Keep the two straight! Bitcoin Cash has the ticker BCH, whereas Bitcoin has the ticker BTC. The website of the original Bitcoin software (often referred to as Bitcoin Core) can be found at bitcoin.org.

Litecoin

This coin is an adaptation of the original Bitcoin protocol. Charlie Lee, creator of Litecoin, wanted to create a silver to Bitcoin’s digital gold. His alterations were simple but significant:

  1. Quarter the time between blocks. Bitcoin targets 10 minutes per block, while Litecoin targets 2.5 minutes. This increases the speed with which transactions are confirmed, making this cryptocurrency more appealing to merchants accepting crypto. This change also quadruples the total supply of Litecoin relative to bitcoin while there will only ever be 21 million bitcoins, eventually 84 million Litecoin will exist.

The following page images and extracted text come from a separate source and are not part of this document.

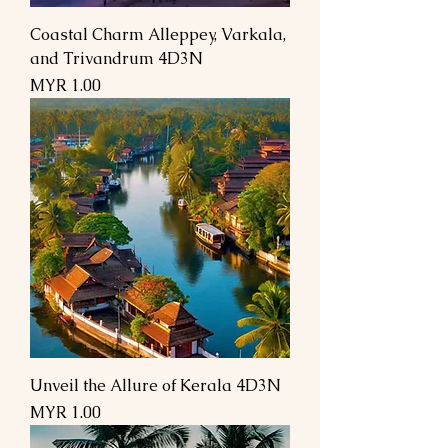
Coastal Charm Alleppey, Varkala,
and Trivandrum 4D3N
السعر
Unveil the Allure of Kerala 4D3N
السعر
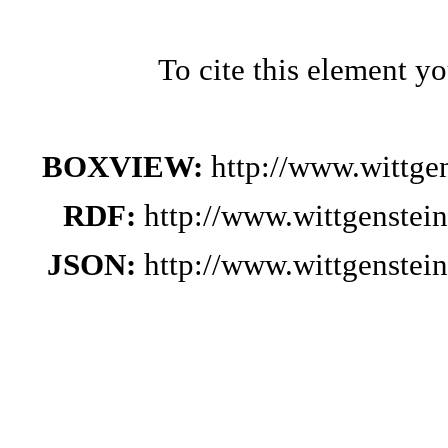
To cite this element y
BOXVIEW:
http://www.wittge
RDF:
http://www.wittgenstei
JSON:
http://www.wittgenstei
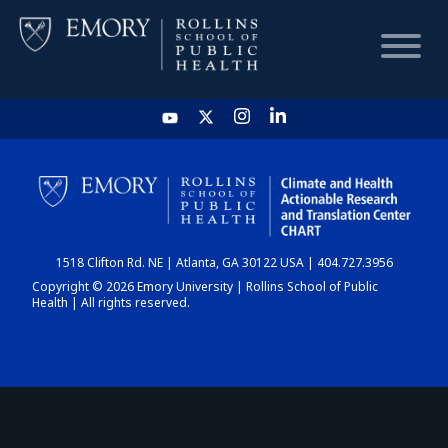
HOME
CHART
1518 Clifton Rd. NE | Atlanta, GA 30122 USA | 404.727.3956
DASHBOARD
Copyright © 2026 Emory University | Rollins School of Public
Health | All rights reserved.
NEWS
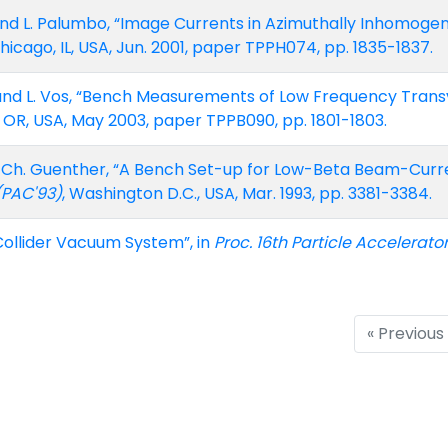
, and L. Palumbo, “Image Currents in Azimuthally Inhomoge
Chicago, IL, USA, Jun. 2001, paper TPPH074, pp. 1835-1837.
iz, and L. Vos, “Bench Measurements of Low Frequency Tra
, OR, USA, May 2003, paper TPPB090, pp. 1801-1803.
nd Ch. Guenther, “A Bench Set-up for Low-Beta Beam-Cur
 (PAC'93)
, Washington D.C., USA, Mar. 1993, pp. 3381-3384.
Collider Vacuum System”, in
Proc. 16th Particle Accelerato
« Previous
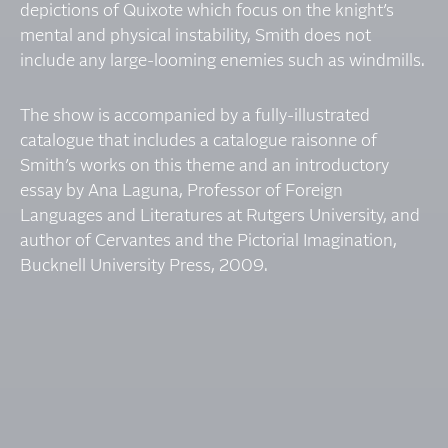
depictions of Quixote which focus on the knight’s
mental and physical instability, Smith does not
include any large-looming enemies such as windmills.
The show is accompanied by a fully-illustrated
catalogue that includes a catalogue raisonne of
Smith’s works on this theme and an introductory
essay by Ana Laguna, Professor of Foreign
Languages and Literatures at Rutgers University, and
author of Cervantes and the Pictorial Imagination,
Bucknell University Press, 2009.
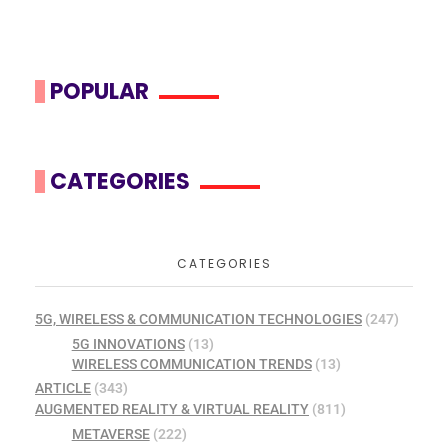
POPULAR
CATEGORIES
CATEGORIES
5G, WIRELESS & COMMUNICATION TECHNOLOGIES
(247)
5G INNOVATIONS
(13)
WIRELESS COMMUNICATION TRENDS
(13)
ARTICLE
(343)
AUGMENTED REALITY & VIRTUAL REALITY
(811)
METAVERSE
(222)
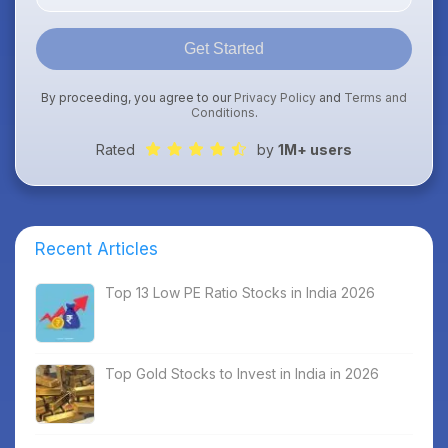
Get Started
By proceeding, you agree to our
Privacy Policy
and
Terms and
Conditions
.
Rated
by
1M+ users
Recent Articles
Top 13 Low PE Ratio Stocks in India 2026
Top Gold Stocks to Invest in India in 2026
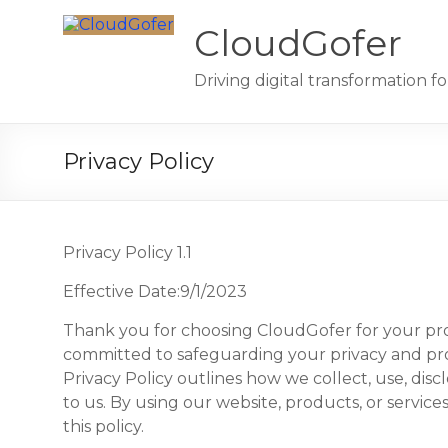
Skip
to
CloudGofer
content
Driving digital transformation 
Privacy Policy
Privacy Policy 1.1
Effective Date:9/1/2023
Thank you for choosing CloudGofer for your pro
committed to safeguarding your privacy and pro
Privacy Policy outlines how we collect, use, dis
to us. By using our website, products, or service
this policy.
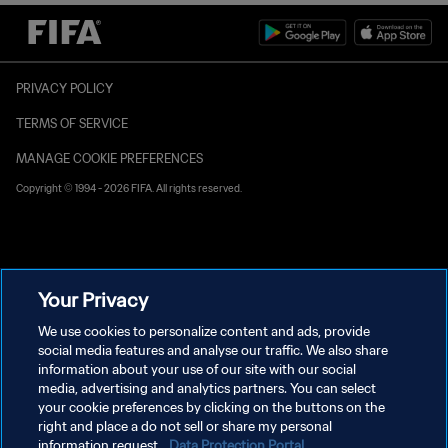
PRIVACY POLICY
TERMS OF SERVICE
MANAGE COOKIE PREFERENCES
Copyright © 1994 - 2026 FIFA. All rights reserved.
Your Privacy
We use cookies to personalize content and ads, provide
social media features and analyse our traffic. We also share
information about your use of our site with our social
media, advertising and analytics partners. You can select
your cookie preferences by clicking on the buttons on the
right and place a do not sell or share my personal
information request.
Data Protection Portal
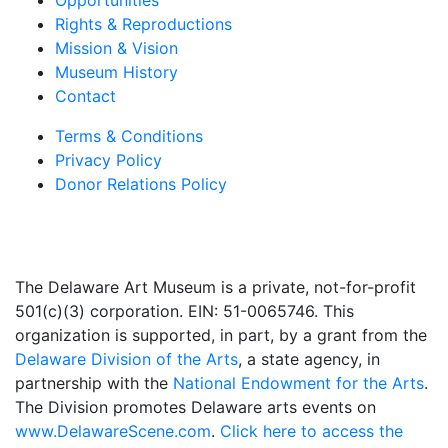
Opportunities
Rights & Reproductions
Mission & Vision
Museum History
Contact
Terms & Conditions
Privacy Policy
Donor Relations Policy
The Delaware Art Museum is a private, not-for-profit
501(c)(3) corporation. EIN: 51-0065746. This
organization is supported, in part, by a grant from the
Delaware Division of the Arts
, a state agency, in
partnership with the
National Endowment for the Arts
.
The Division promotes Delaware arts events on
www.DelawareScene.com
.
Click here to access the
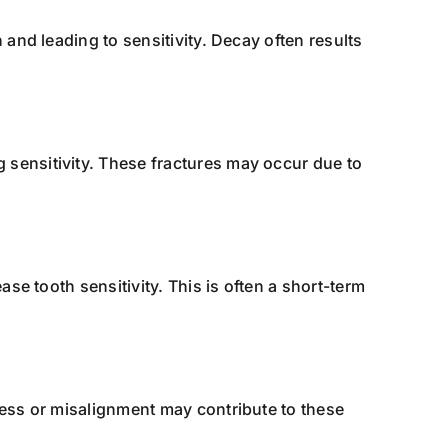
 and leading to sensitivity. Decay often results
 sensitivity. These fractures may occur due to
ase tooth sensitivity. This is often a short-term
tress or misalignment may contribute to these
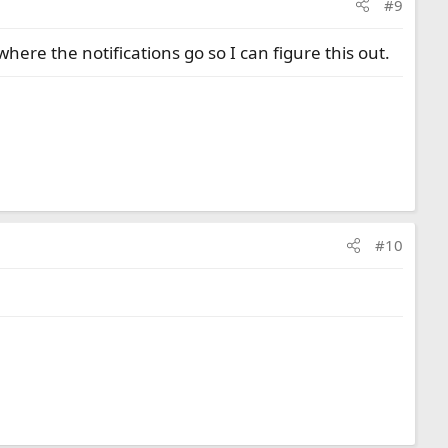
#9
ere the notifications go so I can figure this out.
#10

 2. Make the mining process fairer by changing the encryption protocol. Bitcoin’s code favors specially designed computational chips that give miners owning them a major edge over everyone else (the better your computational machinery, the more likely you are to be rewarded with newly minted bitcoins for your efforts). Lee implemented a different method (scrypt, instead of SHA-256), which evened the playing field somewhat.

Litecoin = faster, cheaper, more evenly mined Bitcoin.

Ripple

Here we begin to diverge significantly from the rules that govern Bitcoin. Ripple’s system is different from the other cryptos mentioned so far in that it requires trust between parties. Bitcoin assumes that anyone can be a bad actor that’s why each miner verifies every transaction independently, and is held accountable by the rest of the network. The Ripple network works differently. Here’s a short analogy:

I trust Sally, Sally trusts Ben, and Ben trusts Susy. If I want to send money to Susy, I can send it to Sally. Sally then sends it to Ben, and Ben sends it to Susy. In the end, I can trust that the money I sent ends up in Susy’s account, even though I don’t know or trust Ben personally.

Ripple utilizes complicated subnetworks to verify payment transfers as they move from one party to the next. The upshot? Ripple’s payment transfer system is near instantaneous, orders of magnitude faster than many other cryptocurrencies. However, this system depends on trusted partnerships rather than a decentralized system of miners.

You may also notice that there’s an issue – what if there’s no trusted link between two parties? The chain of trust could be complete on either side of this gap, but no ripple effect would be possible. To address this issue, Ripple Labs introduced XRP (Ripple), a coin that acts as an intermediary in case this problem arises. The coin is issued by a trusted party (the Ripple network itself), ostensibly resolving any issues.

In reality, XRP is rarely used by the Ripple network. Instead, Ripple has formed many partnerships with high profile banks and institutions that use this lightning fast payment transfer system. The majority of XRP is held by Ripple Labs itself, which causes much of the cryptocurrency community to view it with suspicion.